HONOLULU – The Department of Public Safety is pleased to announce the selection of Ruth Coller Forbes as warden of Kulani Correctional Facility, effective Dec. 1, 2013.
“Ruth has a broad knowledge of corrections and management. She is a valuable asset to the department and is committed to carrying out our mission,” said Public Safety Director Ted Sakai. “I am confident Kulani will benefit from her leadership and years of experience.”
Ruth has been with the Department of Public Safety since June 1995. She worked as an Adult Corrections Officer at the Women’s Community Correctional Center until 1998. From 1998 to 2000 she served as a Human Services Professional at the Hawaii Intake Service Center. From 2000 to 2006 she worked at the Hawaii Community Correctional Center (HCCC) as a Human Services Professional. In January 2006 she rose to the rank of Corrections Supervisor at HCCC.
As a Corrections Supervisor, she is responsible for inmate programming, classification and services at HCCC. Ruth is a key member of a team that implemented many innovative programs such as E Hoopili Hou (Supporting Keiki of Incarcerated Parents), Job Readiness, and Mentoring. She is also an active member of the Going Home Consortium, a group of public and private agencies that develop and implement programs in the community for offenders on the Big Island.
Ruth has a B.A. in sociology from the College of St. Benedict, Minnesota, and a masters in Criminal Justice Administration from Chaminade University.
As warden, Ruth will be instrumental in the re-opening of Kulani which is scheduled for July 1, 2014.

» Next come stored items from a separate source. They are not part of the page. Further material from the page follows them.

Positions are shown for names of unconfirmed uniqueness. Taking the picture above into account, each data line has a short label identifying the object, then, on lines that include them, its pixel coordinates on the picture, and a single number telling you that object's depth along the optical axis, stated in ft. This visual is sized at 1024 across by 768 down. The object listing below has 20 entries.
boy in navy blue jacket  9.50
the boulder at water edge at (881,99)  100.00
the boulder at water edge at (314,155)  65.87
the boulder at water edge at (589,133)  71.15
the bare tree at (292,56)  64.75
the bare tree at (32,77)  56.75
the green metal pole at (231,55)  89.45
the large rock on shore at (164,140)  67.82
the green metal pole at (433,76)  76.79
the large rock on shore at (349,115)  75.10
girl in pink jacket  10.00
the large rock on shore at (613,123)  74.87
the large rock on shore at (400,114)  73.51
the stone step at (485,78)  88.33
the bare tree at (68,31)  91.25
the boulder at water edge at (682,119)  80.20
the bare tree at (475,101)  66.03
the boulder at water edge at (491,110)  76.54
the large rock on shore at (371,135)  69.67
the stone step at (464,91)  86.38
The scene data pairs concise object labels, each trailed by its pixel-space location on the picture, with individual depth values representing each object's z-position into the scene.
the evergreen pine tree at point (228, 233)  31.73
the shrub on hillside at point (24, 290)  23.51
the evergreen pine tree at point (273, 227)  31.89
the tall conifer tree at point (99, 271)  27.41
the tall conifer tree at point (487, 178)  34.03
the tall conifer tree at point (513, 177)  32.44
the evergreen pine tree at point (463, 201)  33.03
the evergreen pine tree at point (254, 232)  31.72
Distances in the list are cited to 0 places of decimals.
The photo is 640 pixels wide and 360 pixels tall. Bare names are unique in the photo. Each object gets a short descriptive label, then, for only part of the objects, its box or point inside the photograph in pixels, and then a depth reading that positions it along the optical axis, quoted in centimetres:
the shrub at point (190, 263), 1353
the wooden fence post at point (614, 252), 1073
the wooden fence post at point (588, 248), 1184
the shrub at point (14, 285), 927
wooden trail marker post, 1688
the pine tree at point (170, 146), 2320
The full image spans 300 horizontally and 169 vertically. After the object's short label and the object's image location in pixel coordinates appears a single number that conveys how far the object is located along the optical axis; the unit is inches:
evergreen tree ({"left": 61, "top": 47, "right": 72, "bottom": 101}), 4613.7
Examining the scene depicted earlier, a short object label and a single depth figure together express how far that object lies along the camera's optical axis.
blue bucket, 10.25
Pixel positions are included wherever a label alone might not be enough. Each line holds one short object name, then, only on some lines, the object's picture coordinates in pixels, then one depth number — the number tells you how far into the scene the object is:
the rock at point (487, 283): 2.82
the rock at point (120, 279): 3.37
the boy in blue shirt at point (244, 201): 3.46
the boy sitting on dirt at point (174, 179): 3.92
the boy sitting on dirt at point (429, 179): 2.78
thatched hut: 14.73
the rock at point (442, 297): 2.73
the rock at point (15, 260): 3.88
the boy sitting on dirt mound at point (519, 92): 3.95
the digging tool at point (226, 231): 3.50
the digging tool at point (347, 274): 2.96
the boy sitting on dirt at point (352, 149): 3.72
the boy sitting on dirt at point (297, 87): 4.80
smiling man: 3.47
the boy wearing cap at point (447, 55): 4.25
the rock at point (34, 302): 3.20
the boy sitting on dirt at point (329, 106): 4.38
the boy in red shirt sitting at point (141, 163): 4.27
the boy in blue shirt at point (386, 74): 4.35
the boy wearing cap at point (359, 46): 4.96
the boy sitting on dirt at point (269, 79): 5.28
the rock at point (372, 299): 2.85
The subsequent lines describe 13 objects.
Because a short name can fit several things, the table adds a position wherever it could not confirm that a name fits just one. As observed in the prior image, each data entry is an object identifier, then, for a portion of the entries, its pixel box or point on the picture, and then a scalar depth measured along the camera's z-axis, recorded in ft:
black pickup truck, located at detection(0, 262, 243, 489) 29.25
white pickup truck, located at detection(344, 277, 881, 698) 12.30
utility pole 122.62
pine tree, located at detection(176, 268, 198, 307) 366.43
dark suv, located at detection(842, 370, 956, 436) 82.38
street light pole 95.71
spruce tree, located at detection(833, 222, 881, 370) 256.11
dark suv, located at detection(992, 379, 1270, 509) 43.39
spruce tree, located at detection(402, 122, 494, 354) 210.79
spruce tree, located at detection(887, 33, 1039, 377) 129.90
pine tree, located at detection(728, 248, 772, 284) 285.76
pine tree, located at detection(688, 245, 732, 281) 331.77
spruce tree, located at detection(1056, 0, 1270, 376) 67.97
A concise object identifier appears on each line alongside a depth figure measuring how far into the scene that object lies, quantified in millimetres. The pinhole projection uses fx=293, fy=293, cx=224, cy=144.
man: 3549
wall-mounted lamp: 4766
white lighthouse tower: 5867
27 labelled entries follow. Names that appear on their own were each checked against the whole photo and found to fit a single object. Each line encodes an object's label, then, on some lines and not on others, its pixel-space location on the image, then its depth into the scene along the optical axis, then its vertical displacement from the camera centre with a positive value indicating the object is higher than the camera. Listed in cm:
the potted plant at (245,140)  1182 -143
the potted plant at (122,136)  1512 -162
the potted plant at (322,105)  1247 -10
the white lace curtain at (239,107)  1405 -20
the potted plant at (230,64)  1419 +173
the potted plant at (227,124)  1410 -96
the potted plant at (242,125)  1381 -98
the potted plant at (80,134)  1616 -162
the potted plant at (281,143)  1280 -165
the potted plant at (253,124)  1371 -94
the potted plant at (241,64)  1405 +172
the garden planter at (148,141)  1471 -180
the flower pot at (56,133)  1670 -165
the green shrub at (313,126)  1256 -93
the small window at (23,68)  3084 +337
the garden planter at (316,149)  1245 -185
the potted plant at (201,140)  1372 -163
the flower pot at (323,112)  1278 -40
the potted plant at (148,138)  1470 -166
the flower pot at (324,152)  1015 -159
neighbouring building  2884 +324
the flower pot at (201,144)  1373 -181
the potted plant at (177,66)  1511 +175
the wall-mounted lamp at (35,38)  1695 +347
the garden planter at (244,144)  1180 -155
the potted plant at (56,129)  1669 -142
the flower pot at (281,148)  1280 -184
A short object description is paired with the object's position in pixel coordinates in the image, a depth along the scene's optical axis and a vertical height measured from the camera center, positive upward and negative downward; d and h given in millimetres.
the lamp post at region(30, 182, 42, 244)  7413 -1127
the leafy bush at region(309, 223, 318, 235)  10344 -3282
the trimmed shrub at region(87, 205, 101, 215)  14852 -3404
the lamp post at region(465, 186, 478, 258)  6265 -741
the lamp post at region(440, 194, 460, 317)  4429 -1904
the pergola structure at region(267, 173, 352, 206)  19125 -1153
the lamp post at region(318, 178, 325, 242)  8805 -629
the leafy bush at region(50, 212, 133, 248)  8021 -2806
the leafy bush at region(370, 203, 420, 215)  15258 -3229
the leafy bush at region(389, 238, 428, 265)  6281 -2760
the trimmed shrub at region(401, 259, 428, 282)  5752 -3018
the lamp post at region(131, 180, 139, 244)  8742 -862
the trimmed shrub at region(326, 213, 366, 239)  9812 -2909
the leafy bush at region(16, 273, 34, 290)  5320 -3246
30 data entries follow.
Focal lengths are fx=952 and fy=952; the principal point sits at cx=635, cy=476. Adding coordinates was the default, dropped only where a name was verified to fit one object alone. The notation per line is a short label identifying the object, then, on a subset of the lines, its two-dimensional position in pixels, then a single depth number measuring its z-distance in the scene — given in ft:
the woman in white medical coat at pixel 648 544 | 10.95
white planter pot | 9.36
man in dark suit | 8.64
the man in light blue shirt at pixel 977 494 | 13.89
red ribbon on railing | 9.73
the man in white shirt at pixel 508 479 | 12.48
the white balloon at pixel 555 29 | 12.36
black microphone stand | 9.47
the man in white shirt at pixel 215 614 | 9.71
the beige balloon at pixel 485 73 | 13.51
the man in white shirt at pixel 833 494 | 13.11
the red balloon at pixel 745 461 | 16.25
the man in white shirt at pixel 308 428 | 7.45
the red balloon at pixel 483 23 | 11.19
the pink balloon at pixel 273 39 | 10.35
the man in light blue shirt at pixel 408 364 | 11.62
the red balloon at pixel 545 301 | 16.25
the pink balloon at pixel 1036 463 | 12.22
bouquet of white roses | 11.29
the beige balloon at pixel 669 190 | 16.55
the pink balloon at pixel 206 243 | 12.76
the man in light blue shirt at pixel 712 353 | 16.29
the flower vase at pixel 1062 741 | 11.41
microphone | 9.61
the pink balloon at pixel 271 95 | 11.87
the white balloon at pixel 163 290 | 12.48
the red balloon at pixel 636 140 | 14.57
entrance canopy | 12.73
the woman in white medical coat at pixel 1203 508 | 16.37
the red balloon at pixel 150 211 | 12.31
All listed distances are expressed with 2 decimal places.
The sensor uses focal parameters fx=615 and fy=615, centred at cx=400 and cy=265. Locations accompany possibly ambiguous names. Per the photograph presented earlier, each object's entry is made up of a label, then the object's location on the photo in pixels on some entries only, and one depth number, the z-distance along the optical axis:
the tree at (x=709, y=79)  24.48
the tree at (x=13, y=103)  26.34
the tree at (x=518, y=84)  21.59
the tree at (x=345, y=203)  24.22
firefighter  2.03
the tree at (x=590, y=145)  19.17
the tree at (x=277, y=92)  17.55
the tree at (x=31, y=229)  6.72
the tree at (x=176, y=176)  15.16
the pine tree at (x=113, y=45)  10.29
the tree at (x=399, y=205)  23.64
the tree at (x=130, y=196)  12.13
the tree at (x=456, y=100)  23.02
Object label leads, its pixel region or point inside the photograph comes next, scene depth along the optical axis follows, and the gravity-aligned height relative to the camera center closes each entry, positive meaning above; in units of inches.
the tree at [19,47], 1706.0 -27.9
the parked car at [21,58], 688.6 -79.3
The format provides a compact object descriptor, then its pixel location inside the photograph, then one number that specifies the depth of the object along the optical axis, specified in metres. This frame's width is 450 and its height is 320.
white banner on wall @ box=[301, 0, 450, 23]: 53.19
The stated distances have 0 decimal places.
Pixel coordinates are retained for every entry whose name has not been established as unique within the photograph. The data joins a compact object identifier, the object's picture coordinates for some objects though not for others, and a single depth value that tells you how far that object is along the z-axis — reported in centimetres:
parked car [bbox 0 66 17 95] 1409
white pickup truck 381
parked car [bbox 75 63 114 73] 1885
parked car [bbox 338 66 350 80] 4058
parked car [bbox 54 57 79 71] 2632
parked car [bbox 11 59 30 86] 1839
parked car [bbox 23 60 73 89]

“Ruth will be jumping right in to her role as Warden,” said Deputy Director for Corrections Max Otani. “The priority in the next 6 months, as we prepare for the official re-opening of Kulani, will be to hire all the staff, establish and test operational policies and procedures, and organize the purchase of equipment and supplies.”
The facility will also be getting new kitchen equipment and undergo other minor repairs. The electrical upgrades suggested in the Environmental Assessment are currently underway.
Kulani will staff 96 full-time positions and will accommodate approximately 200 low-risk inmates.
The reactivation of Kulani will help with the Abercrombie Administration’s goal to bring out-of-state prisoners back to Hawaii. This goal is consistent with Hawaii’s participation in the Justice Reinvestment Initiative which began over a year ago. The JRI strategy is a “data-driven” plan to reduce spending on corrections, reinvest savings generated in strategies that would reverse crime trends and eventually bring inmates housed in Arizona back to Hawaii.